(Alver Metalli) “Esenciales”, in spagnolo, non ha bisogno di traduzione. In epoca di pandemia con questa parola venivano designati quegli argentini che svolgevano funzioni rilevanti quando tutti gli altri erano reclusi nelle loro case o in spazi ristretti per timore del contagio. Ad essi, agli “essenziali”, appunto, si dava uno speciale permesso per spostarsi da un luogo all’altro e svolgere compiti in beneficio della comunità. “Esenciales” è così diventato il titolo di una fortunata trasmissione della televisione pubblica argentina che ha raccolto storie di eroismi silenziosi, quotidiani, di persone che non cercavano notorietà e che sarebbero rimaste sconosciute ai più se il loro lavoro non fosse stato “raccontato” sullo schermo. Abbiamo così saputo del medico ex-tossicodipendente che spingeva l’ambulanza tra i vicoli di una villas miseria di Buenos Aires infetta dal covid e popolata di narcos che neppure il virus aveva rinchiuso nelle case; abbiamo conosciuto il fratello laico che allestiva case per anziani da lui stesso raccolti nelle stazioni e ai margini delle strade; abbiamo appreso dell’esistenza della suora che viveva con i drogati che lottavano per emanciparsi nelle case create per loro; abbiamo visto mense aperte nei quartieri più emarginati che assicurano un piatto di cibo a chi altrimenti non avrebbe potuto mangiare con regolarità. E tanti altri che nelle pieghe di situazioni in perenne emergenza, esercitavano una solidarietà accesa da sacerdoti – chiamati curas de la villas – che hanno saputo creare una rete di soccorso di grandi proporzioni per alleviare gli effetti di una crisi sanitaria senza precedenti.
Adesso apprendiamo anche che gli “Esenciales” non sono spariti con il declinare degli effetti deleteri della pandemia. Sono rimasti, anzi, hanno contagiato a loro volta altri inducendoli a far come loro, in un certo qual modo sono diventati una categoria, una dimensione del vivere, permanente e in costante espansione. Suggerendo così anche la prospettiva di un nuovo ciclo televisivo a loro dedicato, che riparte con nuovi orizzonti e nuove idee.
Le storie urbane, ambientate nelle villas miserias e nei quartieri popolari di Buenos Aires e la sua cintura periferica ci saranno ancora, l’epica del riscatto dei giovani dalla violenza e dalla tossicodipendenza avrà nuovi capitoli e tante cose da raccontare, ma, affiancate, nella nuova edizione, a storie di superamento degli handicap, ad altre storie ancora legate alla lotta per i diritti umani, a storie che vedono coinvolta l’argentina profonda, quella che popola le aree più lontane dalla metropoli, le periferie della periferia insomma.

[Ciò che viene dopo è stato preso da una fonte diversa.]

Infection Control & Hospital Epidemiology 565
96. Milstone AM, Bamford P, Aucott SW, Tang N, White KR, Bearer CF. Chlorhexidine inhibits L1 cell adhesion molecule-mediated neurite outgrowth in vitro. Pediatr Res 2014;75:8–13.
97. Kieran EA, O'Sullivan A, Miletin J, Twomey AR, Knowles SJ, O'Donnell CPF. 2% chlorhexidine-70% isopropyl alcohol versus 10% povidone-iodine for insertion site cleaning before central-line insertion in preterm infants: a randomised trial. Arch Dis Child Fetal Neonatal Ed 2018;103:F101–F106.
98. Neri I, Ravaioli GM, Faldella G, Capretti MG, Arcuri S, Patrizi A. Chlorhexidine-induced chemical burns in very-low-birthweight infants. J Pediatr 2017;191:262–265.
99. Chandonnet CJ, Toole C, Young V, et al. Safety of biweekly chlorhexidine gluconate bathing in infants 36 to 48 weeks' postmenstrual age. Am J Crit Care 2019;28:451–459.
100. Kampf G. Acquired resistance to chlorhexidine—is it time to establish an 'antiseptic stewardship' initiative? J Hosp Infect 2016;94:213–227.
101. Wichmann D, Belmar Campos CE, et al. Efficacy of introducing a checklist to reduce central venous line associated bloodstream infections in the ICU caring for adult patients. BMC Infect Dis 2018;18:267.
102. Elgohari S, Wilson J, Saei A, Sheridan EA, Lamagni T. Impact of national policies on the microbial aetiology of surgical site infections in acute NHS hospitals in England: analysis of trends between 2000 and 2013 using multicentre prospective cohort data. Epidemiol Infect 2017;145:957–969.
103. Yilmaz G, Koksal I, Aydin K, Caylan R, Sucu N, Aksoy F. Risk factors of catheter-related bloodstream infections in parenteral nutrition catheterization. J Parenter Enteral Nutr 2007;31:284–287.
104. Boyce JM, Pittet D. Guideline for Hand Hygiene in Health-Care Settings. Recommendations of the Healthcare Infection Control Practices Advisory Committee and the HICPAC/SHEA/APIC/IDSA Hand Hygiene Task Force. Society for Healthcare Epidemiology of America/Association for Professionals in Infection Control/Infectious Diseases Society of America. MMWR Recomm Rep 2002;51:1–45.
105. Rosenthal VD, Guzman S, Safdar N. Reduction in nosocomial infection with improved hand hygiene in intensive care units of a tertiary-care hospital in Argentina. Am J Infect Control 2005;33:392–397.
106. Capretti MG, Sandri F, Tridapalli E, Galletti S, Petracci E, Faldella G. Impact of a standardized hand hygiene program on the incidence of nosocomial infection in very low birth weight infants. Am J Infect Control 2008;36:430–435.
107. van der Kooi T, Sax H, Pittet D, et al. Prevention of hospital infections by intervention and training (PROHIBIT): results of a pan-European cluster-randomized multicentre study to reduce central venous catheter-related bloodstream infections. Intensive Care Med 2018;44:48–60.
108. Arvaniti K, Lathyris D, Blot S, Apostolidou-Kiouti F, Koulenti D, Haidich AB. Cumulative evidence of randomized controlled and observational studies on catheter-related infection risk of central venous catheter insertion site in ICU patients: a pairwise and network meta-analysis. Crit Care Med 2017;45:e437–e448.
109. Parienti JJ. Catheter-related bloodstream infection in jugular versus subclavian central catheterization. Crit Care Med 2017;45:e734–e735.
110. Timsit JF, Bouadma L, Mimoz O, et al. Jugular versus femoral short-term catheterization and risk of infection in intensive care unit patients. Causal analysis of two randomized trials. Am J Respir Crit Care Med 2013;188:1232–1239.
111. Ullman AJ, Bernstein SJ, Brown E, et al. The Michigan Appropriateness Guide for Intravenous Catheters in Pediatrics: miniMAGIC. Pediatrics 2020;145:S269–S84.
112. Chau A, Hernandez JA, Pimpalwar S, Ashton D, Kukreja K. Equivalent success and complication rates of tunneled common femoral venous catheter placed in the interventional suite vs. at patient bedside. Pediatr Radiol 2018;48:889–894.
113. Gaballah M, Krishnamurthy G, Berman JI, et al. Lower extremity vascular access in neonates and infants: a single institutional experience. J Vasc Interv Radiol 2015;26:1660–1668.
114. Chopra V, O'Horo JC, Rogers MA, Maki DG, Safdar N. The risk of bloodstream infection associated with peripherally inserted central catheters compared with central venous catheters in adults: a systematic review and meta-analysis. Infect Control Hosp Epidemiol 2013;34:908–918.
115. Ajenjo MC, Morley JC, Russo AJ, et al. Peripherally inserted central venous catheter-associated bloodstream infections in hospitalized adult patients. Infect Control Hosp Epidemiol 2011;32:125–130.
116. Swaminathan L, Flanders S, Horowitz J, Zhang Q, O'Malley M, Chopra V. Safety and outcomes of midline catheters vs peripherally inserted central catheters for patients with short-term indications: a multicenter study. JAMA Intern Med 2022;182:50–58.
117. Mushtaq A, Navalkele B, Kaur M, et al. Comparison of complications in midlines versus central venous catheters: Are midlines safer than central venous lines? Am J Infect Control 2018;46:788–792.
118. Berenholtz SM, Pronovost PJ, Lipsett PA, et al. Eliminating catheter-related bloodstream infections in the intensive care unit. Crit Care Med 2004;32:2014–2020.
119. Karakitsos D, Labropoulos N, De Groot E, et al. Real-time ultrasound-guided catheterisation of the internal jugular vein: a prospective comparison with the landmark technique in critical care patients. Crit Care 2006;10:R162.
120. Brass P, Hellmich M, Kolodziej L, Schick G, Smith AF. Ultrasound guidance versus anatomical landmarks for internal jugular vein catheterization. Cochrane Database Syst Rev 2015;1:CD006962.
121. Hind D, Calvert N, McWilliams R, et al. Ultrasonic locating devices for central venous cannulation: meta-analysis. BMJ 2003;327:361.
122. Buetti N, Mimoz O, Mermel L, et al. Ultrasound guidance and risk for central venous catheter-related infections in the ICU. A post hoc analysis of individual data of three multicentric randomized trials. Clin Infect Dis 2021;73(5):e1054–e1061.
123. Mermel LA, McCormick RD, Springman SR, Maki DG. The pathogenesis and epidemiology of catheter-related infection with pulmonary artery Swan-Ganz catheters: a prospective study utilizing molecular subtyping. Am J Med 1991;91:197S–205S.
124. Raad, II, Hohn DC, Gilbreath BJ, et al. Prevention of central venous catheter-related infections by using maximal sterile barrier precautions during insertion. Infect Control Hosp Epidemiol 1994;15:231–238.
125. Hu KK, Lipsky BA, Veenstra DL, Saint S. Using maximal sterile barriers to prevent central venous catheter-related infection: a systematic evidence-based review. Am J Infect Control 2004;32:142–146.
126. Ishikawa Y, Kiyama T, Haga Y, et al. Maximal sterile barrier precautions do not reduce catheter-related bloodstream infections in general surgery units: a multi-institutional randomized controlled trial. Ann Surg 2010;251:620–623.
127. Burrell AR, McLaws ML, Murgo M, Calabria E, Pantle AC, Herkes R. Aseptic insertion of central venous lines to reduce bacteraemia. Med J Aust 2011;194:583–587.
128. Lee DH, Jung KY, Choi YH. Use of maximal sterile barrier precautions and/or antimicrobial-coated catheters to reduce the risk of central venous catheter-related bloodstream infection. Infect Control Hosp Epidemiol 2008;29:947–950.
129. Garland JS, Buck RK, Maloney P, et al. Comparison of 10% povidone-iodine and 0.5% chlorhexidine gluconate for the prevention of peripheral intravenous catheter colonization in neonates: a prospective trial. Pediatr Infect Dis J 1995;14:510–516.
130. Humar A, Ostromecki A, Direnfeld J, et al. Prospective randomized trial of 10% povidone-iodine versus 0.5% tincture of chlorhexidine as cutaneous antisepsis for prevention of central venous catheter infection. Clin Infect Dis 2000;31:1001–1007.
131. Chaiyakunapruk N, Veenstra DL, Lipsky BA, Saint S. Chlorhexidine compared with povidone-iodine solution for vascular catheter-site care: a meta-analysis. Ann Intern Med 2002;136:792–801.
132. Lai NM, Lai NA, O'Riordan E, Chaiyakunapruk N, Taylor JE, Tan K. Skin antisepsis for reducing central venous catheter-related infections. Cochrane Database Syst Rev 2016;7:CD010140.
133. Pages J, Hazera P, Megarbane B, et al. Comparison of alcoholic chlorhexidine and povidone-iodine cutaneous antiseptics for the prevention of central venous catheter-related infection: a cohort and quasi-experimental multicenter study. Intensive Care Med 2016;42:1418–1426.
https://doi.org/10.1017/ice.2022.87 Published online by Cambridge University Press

Vedremo sfilare essenziali post-pandemia che hanno i volti meticci dei Wicís di Salta, la minoranza etnica probabilmente più numerosa dell’argentina odierna, i maestri contadini di Santiago dell’Estero che dedicano la loro vita ad alunni dispersi nei boschi, gli eroi dell’educazione rurale che battono le grandi estensioni del nord argentino non sempre raggiungibili, per assicurare l’educazione di figli di allevatori e contadini. Vedremo così il maestro Juan (Aranda di cognome) che da trent’anni e passa si addentra nei sentieri di terra battuta di Santiago del Estero, a mille chilometri da Buenos Aires, armato di gessetti e lavagna, ma anche la carovana degli Hogar de Cristo che si propone di battere l’intera l’Argentina per celebrare quindici anni dal momento in cui Bergoglio inaugurò la prima casa di recupero portando in tutto i paese il messaggio che uscire dalla schiavitù della droga si può e che molti ci sono riusciti. Vedremo anche un quartiere dove un gruppo di architetti impegna la propria professionalità in un progetto volto a migliorare case popolari con materiali avanzati nei cantieri in cui sono impegnati. Vedremo sogni che si compiono, come quello di Joaquín Alegrini, un giovane che vive negli Hogar de Cristo della città di Tucuman, alle prese con la difficile disciplina di diventare pugile. Anche i diritti umani avranno un posto di rilievo nel nuovo ciclo, quelli del laico Wenceslao Pedernera, ucciso quarantacinque anni fa con il vescovo Angelelli da sicari della dittatura militare nella provincia di La Rioja. Poi storie di superamento, di limitazioni fisiche vissute con dignità e dilatate in una sorta di abbraccio all’umanità, come quella di Veronica, una giovanissima scrittrice in sedia a rotelle.